- **Records shown**
[Start of section]

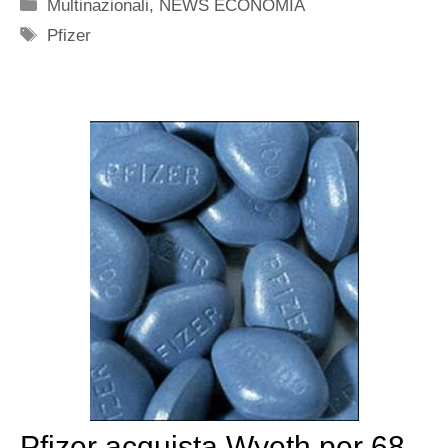
Categorie
Multinazionali
,
NEWS ECONOMIA
Tag
Pfizer
Pfizer acquista Wyeth per 68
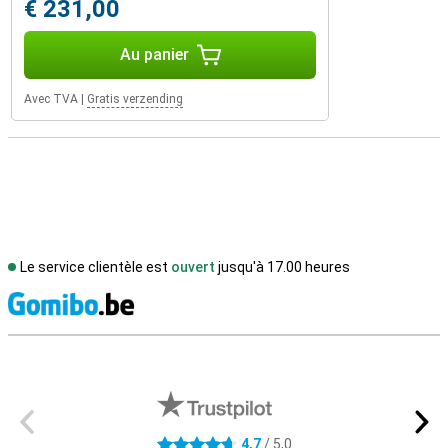
€ 231,00
Au panier
Avec TVA
|
Gratis verzending
Le service clientèle est
ouvert
jusqu'à 17.00 heures
M
Avis externes des magasins
4,7
/ 5,0
4.7 étoiles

[End of section]

Reproduce, exactly and with nothing added, the lines from the one that includes "Gratis verzending" through the last line of the material.

- **Written answer**
Gratis verzending
Le service clientèle est
ouvert
jusqu'à 17.00 heures
M
Avis externes des magasins
4,7
/ 5,0
4.7 étoiles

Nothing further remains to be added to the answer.